DATA TO EXAMINE:
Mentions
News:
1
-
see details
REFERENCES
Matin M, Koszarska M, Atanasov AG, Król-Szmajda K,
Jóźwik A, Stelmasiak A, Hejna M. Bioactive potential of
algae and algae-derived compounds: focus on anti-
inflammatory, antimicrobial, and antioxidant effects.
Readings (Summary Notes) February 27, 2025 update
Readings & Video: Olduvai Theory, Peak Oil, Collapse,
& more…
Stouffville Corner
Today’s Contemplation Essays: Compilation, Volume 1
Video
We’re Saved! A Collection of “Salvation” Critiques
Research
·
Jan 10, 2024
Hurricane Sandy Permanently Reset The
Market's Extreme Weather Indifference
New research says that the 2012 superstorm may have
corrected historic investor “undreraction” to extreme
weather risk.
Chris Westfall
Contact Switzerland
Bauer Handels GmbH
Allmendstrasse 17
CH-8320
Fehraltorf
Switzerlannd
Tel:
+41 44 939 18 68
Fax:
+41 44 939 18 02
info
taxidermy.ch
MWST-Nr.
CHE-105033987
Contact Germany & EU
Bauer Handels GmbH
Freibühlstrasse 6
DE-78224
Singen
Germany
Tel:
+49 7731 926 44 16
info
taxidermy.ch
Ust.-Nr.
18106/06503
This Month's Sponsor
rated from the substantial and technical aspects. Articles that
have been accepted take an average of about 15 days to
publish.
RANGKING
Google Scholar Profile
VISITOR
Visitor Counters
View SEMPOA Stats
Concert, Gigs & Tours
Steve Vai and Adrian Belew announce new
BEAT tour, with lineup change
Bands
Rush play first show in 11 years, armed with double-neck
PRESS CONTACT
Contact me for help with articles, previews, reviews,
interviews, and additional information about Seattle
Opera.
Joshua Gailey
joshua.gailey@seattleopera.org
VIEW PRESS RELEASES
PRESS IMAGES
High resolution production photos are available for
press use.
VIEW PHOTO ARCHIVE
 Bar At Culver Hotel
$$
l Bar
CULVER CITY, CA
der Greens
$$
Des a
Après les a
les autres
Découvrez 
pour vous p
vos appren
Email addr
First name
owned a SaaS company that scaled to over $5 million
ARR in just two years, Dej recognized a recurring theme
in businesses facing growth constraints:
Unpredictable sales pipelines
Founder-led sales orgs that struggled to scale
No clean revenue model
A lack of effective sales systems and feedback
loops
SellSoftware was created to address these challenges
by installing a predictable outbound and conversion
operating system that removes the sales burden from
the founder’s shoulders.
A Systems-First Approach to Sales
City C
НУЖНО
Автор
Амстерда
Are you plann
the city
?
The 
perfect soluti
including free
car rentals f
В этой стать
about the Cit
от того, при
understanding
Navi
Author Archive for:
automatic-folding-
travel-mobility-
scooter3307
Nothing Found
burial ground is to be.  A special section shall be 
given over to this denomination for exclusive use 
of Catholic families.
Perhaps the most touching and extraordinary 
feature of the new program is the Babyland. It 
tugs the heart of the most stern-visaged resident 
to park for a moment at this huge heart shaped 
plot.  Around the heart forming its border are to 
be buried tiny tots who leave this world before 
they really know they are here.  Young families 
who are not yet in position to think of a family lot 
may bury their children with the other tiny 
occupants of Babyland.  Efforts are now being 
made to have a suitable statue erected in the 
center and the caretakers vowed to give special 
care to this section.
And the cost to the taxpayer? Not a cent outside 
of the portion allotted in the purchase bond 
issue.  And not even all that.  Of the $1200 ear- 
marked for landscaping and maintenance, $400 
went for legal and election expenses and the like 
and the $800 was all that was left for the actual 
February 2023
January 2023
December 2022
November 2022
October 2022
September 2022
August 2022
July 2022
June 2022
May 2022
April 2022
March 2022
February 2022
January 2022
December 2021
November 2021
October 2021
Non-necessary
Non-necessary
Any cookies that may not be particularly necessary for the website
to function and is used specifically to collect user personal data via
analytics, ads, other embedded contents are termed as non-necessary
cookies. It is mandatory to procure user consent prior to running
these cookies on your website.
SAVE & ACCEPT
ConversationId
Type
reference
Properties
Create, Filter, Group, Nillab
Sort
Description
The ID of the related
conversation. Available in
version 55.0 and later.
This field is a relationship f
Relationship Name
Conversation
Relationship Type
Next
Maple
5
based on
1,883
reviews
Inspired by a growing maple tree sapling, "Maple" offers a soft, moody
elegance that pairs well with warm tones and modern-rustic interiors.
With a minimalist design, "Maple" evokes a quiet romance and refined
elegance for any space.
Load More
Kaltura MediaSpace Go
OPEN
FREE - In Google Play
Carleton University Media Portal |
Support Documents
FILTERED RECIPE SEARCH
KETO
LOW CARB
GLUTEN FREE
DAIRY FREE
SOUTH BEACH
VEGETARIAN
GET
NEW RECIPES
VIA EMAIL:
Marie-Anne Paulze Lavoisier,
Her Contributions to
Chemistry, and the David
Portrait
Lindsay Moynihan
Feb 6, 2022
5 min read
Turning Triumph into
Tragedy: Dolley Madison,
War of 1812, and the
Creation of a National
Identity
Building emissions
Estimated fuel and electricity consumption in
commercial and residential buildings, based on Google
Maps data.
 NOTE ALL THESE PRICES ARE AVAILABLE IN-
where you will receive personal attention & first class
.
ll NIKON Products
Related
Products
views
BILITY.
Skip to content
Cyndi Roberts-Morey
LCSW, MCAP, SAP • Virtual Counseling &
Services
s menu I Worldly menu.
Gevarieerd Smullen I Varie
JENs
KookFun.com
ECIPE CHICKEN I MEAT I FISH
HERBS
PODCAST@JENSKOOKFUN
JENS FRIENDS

WHAT THE TASK REQUIRES:
Set down the full listing a second time, exactly as given.

ANSWER:
Mentions
News:
1
-
see details
REFERENCES
Matin M, Koszarska M, Atanasov AG, Król-Szmajda K,
Jóźwik A, Stelmasiak A, Hejna M. Bioactive potential of
algae and algae-derived compounds: focus on anti-
inflammatory, antimicrobial, and antioxidant effects.
Readings (Summary Notes) February 27, 2025 update
Readings & Video: Olduvai Theory, Peak Oil, Collapse,
& more…
Stouffville Corner
Today’s Contemplation Essays: Compilation, Volume 1
Video
We’re Saved! A Collection of “Salvation” Critiques
Research
·
Jan 10, 2024
Hurricane Sandy Permanently Reset The
Market's Extreme Weather Indifference
New research says that the 2012 superstorm may have
corrected historic investor “undreraction” to extreme
weather risk.
Chris Westfall
Contact Switzerland
Bauer Handels GmbH
Allmendstrasse 17
CH-8320
Fehraltorf
Switzerlannd
Tel:
+41 44 939 18 68
Fax:
+41 44 939 18 02
info
taxidermy.ch
MWST-Nr.
CHE-105033987
Contact Germany & EU
Bauer Handels GmbH
Freibühlstrasse 6
DE-78224
Singen
Germany
Tel:
+49 7731 926 44 16
info
taxidermy.ch
Ust.-Nr.
18106/06503
This Month's Sponsor
rated from the substantial and technical aspects. Articles that
have been accepted take an average of about 15 days to
publish.
RANGKING
Google Scholar Profile
VISITOR
Visitor Counters
View SEMPOA Stats
Concert, Gigs & Tours
Steve Vai and Adrian Belew announce new
BEAT tour, with lineup change
Bands
Rush play first show in 11 years, armed with double-neck
PRESS CONTACT
Contact me for help with articles, previews, reviews,
interviews, and additional information about Seattle
Opera.
Joshua Gailey
joshua.gailey@seattleopera.org
VIEW PRESS RELEASES
PRESS IMAGES
High resolution production photos are available for
press use.
VIEW PHOTO ARCHIVE
 Bar At Culver Hotel
$$
l Bar
CULVER CITY, CA
der Greens
$$
Des a
Après les a
les autres
Découvrez 
pour vous p
vos appren
Email addr
First name
owned a SaaS company that scaled to over $5 million
ARR in just two years, Dej recognized a recurring theme
in businesses facing growth constraints:
Unpredictable sales pipelines
Founder-led sales orgs that struggled to scale
No clean revenue model
A lack of effective sales systems and feedback
loops
SellSoftware was created to address these challenges
by installing a predictable outbound and conversion
operating system that removes the sales burden from
the founder’s shoulders.
A Systems-First Approach to Sales
City C
НУЖНО
Автор
Амстерда
Are you plann
the city
?
The 
perfect soluti
including free
car rentals f
В этой стать
about the Cit
от того, при
understanding
Navi
Author Archive for:
automatic-folding-
travel-mobility-
scooter3307
Nothing Found
burial ground is to be.  A special section shall be 
given over to this denomination for exclusive use 
of Catholic families.
Perhaps the most touching and extraordinary 
feature of the new program is the Babyland. It 
tugs the heart of the most stern-visaged resident 
to park for a moment at this huge heart shaped 
plot.  Around the heart forming its border are to 
be buried tiny tots who leave this world before 
they really know they are here.  Young families 
who are not yet in position to think of a family lot 
may bury their children with the other tiny 
occupants of Babyland.  Efforts are now being 
made to have a suitable statue erected in the 
center and the caretakers vowed to give special 
care to this section.
And the cost to the taxpayer? Not a cent outside 
of the portion allotted in the purchase bond 
issue.  And not even all that.  Of the $1200 ear- 
marked for landscaping and maintenance, $400 
went for legal and election expenses and the like 
and the $800 was all that was left for the actual 
February 2023
January 2023
December 2022
November 2022
October 2022
September 2022
August 2022
July 2022
June 2022
May 2022
April 2022
March 2022
February 2022
January 2022
December 2021
November 2021
October 2021
Non-necessary
Non-necessary
Any cookies that may not be particularly necessary for the website
to function and is used specifically to collect user personal data via
analytics, ads, other embedded contents are termed as non-necessary
cookies. It is mandatory to procure user consent prior to running
these cookies on your website.
SAVE & ACCEPT
ConversationId
Type
reference
Properties
Create, Filter, Group, Nillab
Sort
Description
The ID of the related
conversation. Available in
version 55.0 and later.
This field is a relationship f
Relationship Name
Conversation
Relationship Type
Next
Maple
5
based on
1,883
reviews
Inspired by a growing maple tree sapling, "Maple" offers a soft, moody
elegance that pairs well with warm tones and modern-rustic interiors.
With a minimalist design, "Maple" evokes a quiet romance and refined
elegance for any space.
Load More
Kaltura MediaSpace Go
OPEN
FREE - In Google Play
Carleton University Media Portal |
Support Documents
FILTERED RECIPE SEARCH
KETO
LOW CARB
GLUTEN FREE
DAIRY FREE
SOUTH BEACH
VEGETARIAN
GET
NEW RECIPES
VIA EMAIL:
Marie-Anne Paulze Lavoisier,
Her Contributions to
Chemistry, and the David
Portrait
Lindsay Moynihan
Feb 6, 2022
5 min read
Turning Triumph into
Tragedy: Dolley Madison,
War of 1812, and the
Creation of a National
Identity
Building emissions
Estimated fuel and electricity consumption in
commercial and residential buildings, based on Google
Maps data.
 NOTE ALL THESE PRICES ARE AVAILABLE IN-
where you will receive personal attention & first class
.
ll NIKON Products
Related
Products
views
BILITY.
Skip to content
Cyndi Roberts-Morey
LCSW, MCAP, SAP • Virtual Counseling &
Services
s menu I Worldly menu.
Gevarieerd Smullen I Varie
JENs
KookFun.com
ECIPE CHICKEN I MEAT I FISH
HERBS
PODCAST@JENSKOOKFUN
JENS FRIENDS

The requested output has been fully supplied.